Goverment Support Low Employment Areas |
Gordon Brown has pledged £1 billion to create 100,000 jobs for young people and another 50,000 in areas of high unemployment. |
Mr Brown said as the Government sought to move the economy out of recession, it was setting out steps to support growth and jobs. "In the last two recessions tens of thousands of young people were written off to become a generation lost to work - a mistake this Government will not repeat." The new initiatives will be paid for from spending allocations made in the Budget and from "switches in spending" to meet new priorities. Starting from January, every young person under 25 unemployed for a year or more will receive a guaranteed job, work experience or training place. But they will have an "obligation" to accept that guaranteed offer.
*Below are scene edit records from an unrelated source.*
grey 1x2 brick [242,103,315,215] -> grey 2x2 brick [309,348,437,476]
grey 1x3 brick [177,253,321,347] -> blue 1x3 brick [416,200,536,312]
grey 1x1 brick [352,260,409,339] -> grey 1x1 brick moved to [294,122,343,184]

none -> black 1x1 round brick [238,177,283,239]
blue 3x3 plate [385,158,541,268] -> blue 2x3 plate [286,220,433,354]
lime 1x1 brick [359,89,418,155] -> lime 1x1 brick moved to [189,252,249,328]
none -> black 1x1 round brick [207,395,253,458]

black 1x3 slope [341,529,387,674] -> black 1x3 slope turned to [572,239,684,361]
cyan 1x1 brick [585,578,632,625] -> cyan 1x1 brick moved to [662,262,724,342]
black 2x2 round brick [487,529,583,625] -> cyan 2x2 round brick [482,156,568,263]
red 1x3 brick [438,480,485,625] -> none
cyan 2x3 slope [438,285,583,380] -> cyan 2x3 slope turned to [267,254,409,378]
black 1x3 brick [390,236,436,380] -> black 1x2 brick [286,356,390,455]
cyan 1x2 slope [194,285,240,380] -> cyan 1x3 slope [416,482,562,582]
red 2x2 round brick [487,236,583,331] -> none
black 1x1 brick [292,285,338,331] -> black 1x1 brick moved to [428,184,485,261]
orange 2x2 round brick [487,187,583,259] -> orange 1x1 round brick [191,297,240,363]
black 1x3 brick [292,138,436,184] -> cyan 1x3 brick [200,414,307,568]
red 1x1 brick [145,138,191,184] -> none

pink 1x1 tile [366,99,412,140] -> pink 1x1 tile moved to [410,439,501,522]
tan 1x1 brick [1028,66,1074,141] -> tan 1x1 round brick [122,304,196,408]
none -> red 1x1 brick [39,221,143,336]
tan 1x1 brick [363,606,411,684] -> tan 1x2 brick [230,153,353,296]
Mr Brown said: "This is the first time that any Government has guaranteed that jobs and training will be available to young people and, crucially, has made it mandatory for young people that, if there is a job available, to take this work up and have their benefits cut if they do not." He added: "In total .... we are preventing the loss of around 500,000 jobs." Promising not to "walk away from the British people during difficult times," he said an Energy Bill would support up to four commercial scale carbon capture and storage demonstration plants. There would be a £150 million "innovation fund" for biotechnology, life sciences, low carbon technologies and advanced technologies, that would lever-up £1 billion in private sector investment. Mr Brown said the Government would also treble investment in housing to £2.1 billion. But Tory leader David Cameron dismissed the plans as "top-down bureaucratic tinkering". He said there was no "price tag" on the package and asked when somebody would tell the Prime Minister that he had "run out of money". In what amounted to a mini-manifesto, designed to establish clear blue water between Labour and the Conservatives, Mr Brown said the Government would legislate in the next session to remove the last hereditary peers from the Lords. A Bill would also provide for the disqualification of peers "where there is reason to do so". There would be a draft Bill to create a "smaller and democratically constituted second chamber." On health reforms, he said there would be a guarantee that nobody needing to see a cancer specialist would have to wait more than two weeks. No one would have to wait more than 18 weeks for hospital treatment. |

Unveiling the Government's legislative plans for the year to the next election, the Prime Minister announced a number of wide-ranging reforms that he said would boost employment and give people greater guarantees on public service standards.